Task prompt: For the entries below, report the number of lines where the string "hand" appears, and only that number.

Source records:
+ + + + +

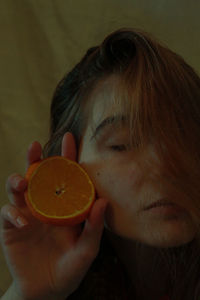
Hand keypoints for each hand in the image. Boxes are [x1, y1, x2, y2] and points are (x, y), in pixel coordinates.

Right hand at [0, 132, 107, 299]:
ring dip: (18, 181)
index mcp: (64, 206)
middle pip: (38, 176)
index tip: (68, 138)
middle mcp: (45, 205)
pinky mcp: (11, 227)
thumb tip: (103, 201)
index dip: (67, 157)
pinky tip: (23, 222)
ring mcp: (27, 214)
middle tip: (35, 146)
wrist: (46, 291)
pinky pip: (7, 213)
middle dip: (35, 159)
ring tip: (22, 182)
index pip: (66, 177)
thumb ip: (94, 228)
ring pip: (18, 189)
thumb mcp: (86, 251)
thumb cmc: (70, 269)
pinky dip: (13, 214)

+ + + + +

Finished task: 2